Kemudian, dari puing-puing prasangka yang tidak pada
tempatnya, sebuah ironi mencuat. Changez, yang mencintai Amerika dengan
keamerikaan yang disandangnya: kesarjanaan, pekerjaan, sampanye, dan perempuan,
malihrupa menjadi mantan janisari yang mendukung pelepasan Pakistan dari
kendali Amerika Serikat. Dan metamorfosis inilah yang menjadi salah satu
kekuatan novel Mohsen Hamid ini, menjadi elemen pencetus ketegangan yang
dibeberkan secara terkendali oleh si pengarang. Menariknya, pembaca
seolah dilibatkan dalam novel.

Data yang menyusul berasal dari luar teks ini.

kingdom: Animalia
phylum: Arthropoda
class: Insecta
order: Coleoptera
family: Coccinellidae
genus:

Hamid seolah-olah sedang bercerita kepada kita,
sebagai “Anda”, Tuan Amerika yang sembunyi-sembunyi mengancam sekaligus
terancam.
Bagi sebagian pembaca, menuntaskan novel ini mungkin
membutuhkan kesabaran. Memang tidak tebal, namun gaya tutur yang dipilih Hamid
telah melahirkan cerita yang dipadati narasi panjang-lebar namun minus
deskripsi dan dialog. Jika dialog dihadirkan juga, walau melibatkan dua orang,
semua disusun sekaligus dalam satu alinea.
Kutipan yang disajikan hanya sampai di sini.